Ucranianos que conseguiram fugir contam 'inferno' que viveram em Mariupol
As famílias ucranianas evacuadas da cidade sitiada de Mariupol descrevem o "inferno" que deixaram para trás, os corpos que se acumulam nas ruas e as noites frias nos porões para se proteger das bombas, com temperaturas abaixo de zero.
Enquanto as tropas russas bombardeavam a cidade, contam que tiveram que derreter neve para beber água, enquanto faltava comida e não havia eletricidade.
"Dispararam tantos foguetes", lembra Tamara Kavunenko, de 58 anos, em declarações à AFP. Ela está entre os 4.300 moradores de Mariupol que fugiram esta semana rumo a Zaporizhzhia, no centro da Ucrânia.
"Quando a neve chegou, a coletamos e derretemos para conseguir água. Quando não, fervemos água do rio para beber", relata.
"Nas ruas estão os corpos de muitos civis mortos", acrescenta, antes de sentenciar: "Não é mais Mariupol. É o inferno".
Mais de 2.000 pessoas morreram até agora nesta cidade portuária, alvo estratégico para Moscou, segundo as autoridades ucranianas.
Na quinta-feira, a Ucrânia acusou a Rússia de bombardear um teatro onde tinham se refugiado centenas de civis, apesar de ter escrita a palavra "crianças" na parte da frente e de trás do prédio, segundo imagens de satélite capturadas em 14 de março pela empresa privada Maxar.
'Cheiro no ar'
Cerca de 6.500 veículos saíram da cidade nos últimos dois dias, disse no Telegram Vadim Boychenko, prefeito de Mariupol, na madrugada de quinta-feira.
Em meio a apagões das telecomunicações, muitos deles fugiram.
Em um circo da era soviética em Zaporizhzhia, um grupo de voluntários da Cruz Vermelha aguarda os evacuados. Sapatos e mantas infantis cobrem o chão.
Dima, com as mãos pretas de sujeira, conta à AFP que não se higieniza há duas semanas. Em sua terceira tentativa, conseguiu chegar a Zaporizhzhia com a mulher e dois filhos, relata à AFP.
Para alimentar as crianças e seus avós, ele conta que teve que saquear lojas em busca de comida.
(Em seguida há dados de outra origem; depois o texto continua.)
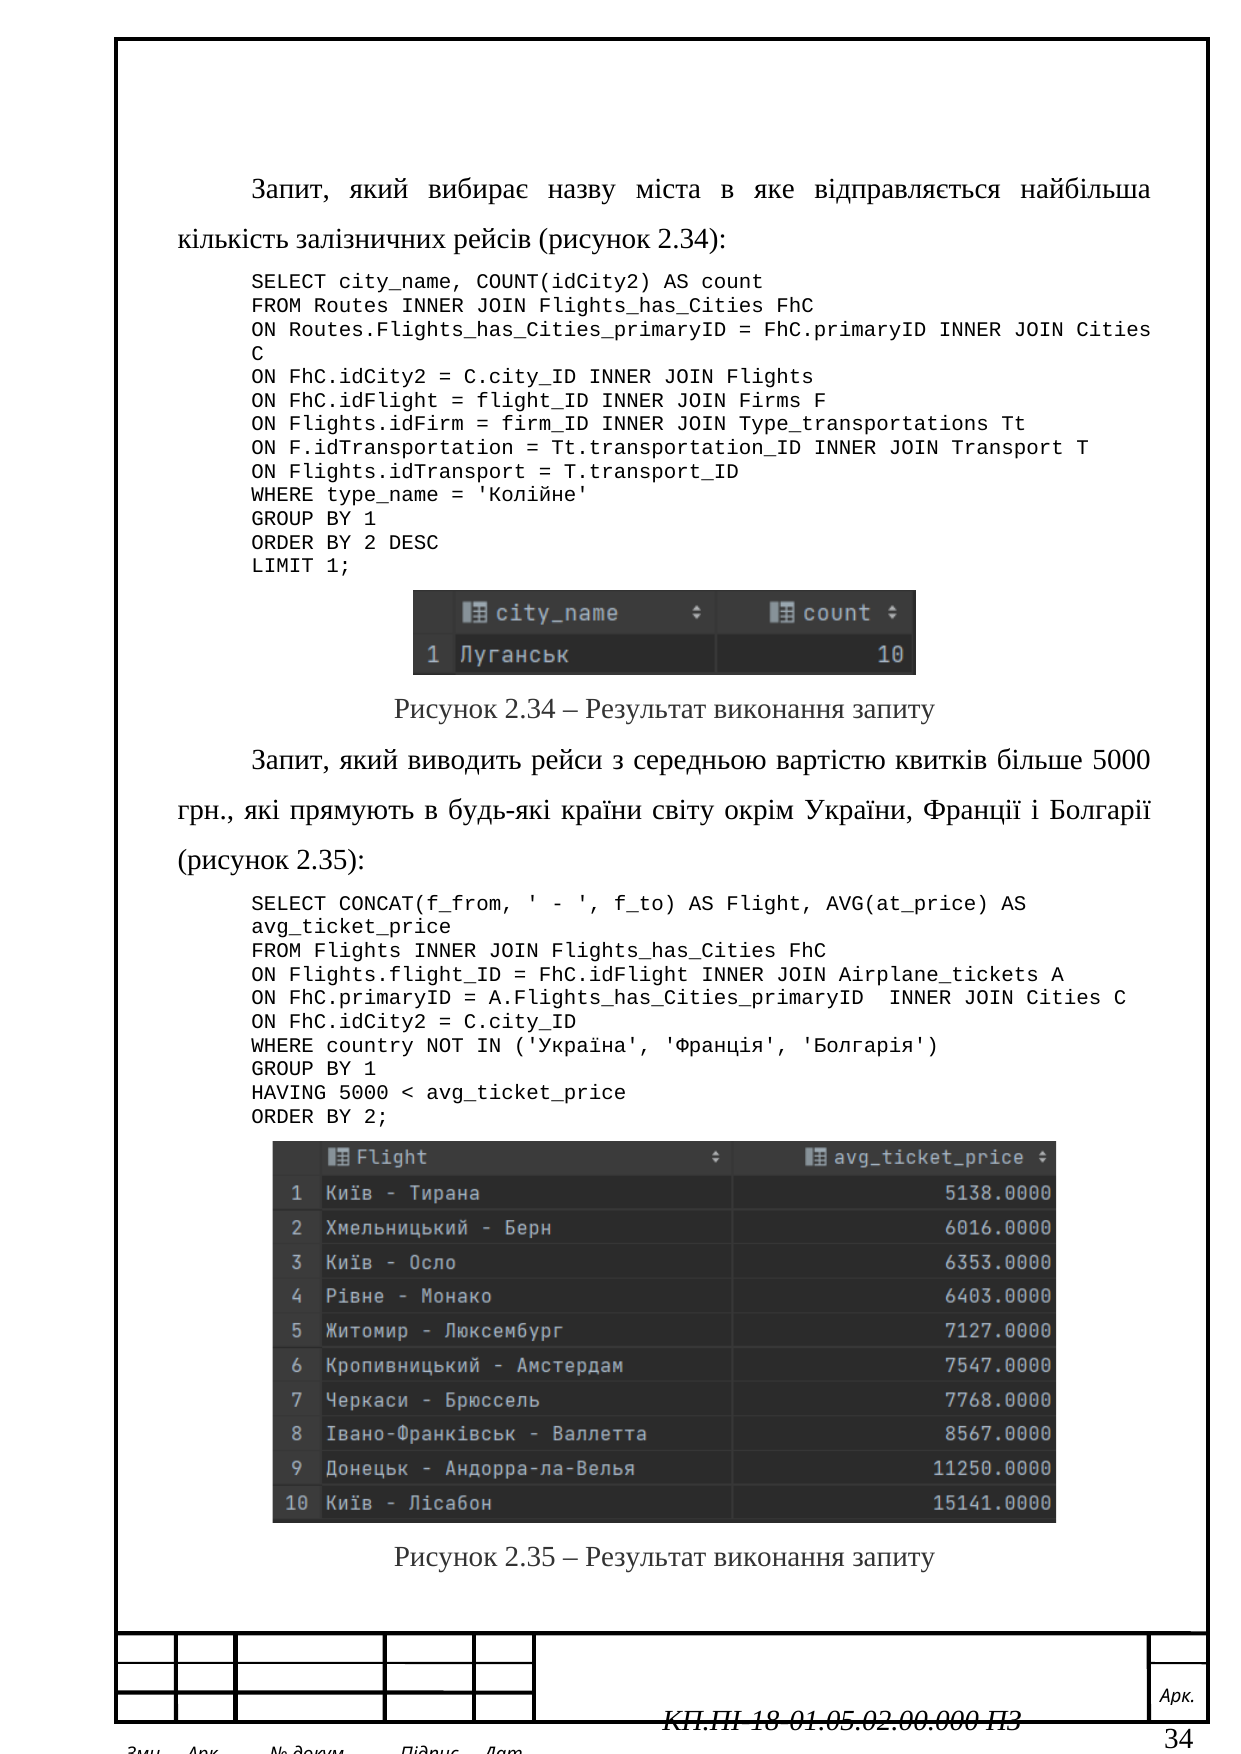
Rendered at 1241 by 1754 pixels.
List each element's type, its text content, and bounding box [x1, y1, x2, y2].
"Vivíamos debaixo da terra e se fazia -4º C era uma temperatura boa", conta, enquanto levanta a perna para mostrar que está com três calças para tentar se aquecer.
"Às vezes os corpos ficavam na rua durante três dias", lembra.
"O cheiro está no ar e você não quer que seus filhos o sintam", acrescenta.
Daria, que também fugiu de Mariupol, disse que durante dez dias morou no porão de seu prédio com sua bebê.
"Ficava pior a cada dia", conta, carregando sua filha.
"Estávamos sem luz, sem água, sem gás, sem meios de existir. Era impossível comprar coisas", acrescenta.
'Cansados, doentes, chorando'
Marina, uma voluntária da Cruz Vermelha de Zaporizhzhia, disse que os evacuados chegavam em péssimo estado.
"Estavam cansados, doentes, chorando", disse. O centro comercial lhes dá agora um teto e a possibilidade de tomar banho. "Cuidamos deles", contou. "Tudo está pronto para eles", continuou.
A única forma de fugir era com um carro particular. Muitos dos que chegaram contam que não podiam sair dos refúgios por causa dos bombardeios e que encontraram a forma de viajar, por sorte, já que tampouco havia sinal de telefone ou de internet.
"Vimos que havia gente com faixas brancas [em seus carros], saindo", contou uma mulher, que se identificou como Darya. Ela conta que perguntou a uma vizinha se podia juntar-se a ela para fugir.
Para alguns, o trajeto a Zaporizhzhia, que normalmente leva três ou quatro horas, durou mais de um dia.
Um pai de dois filhos contou que conseguiu captar o sinal após ligar o rádio, conseguindo, assim, informação sobre o corredor humanitário.
Abraçado ao filho pequeno, Dmitry conta que passaram "nove ou dez dias" escondidos no teatro de Mariupol, o mesmo que foi bombardeado, segundo Kiev, por forças russas.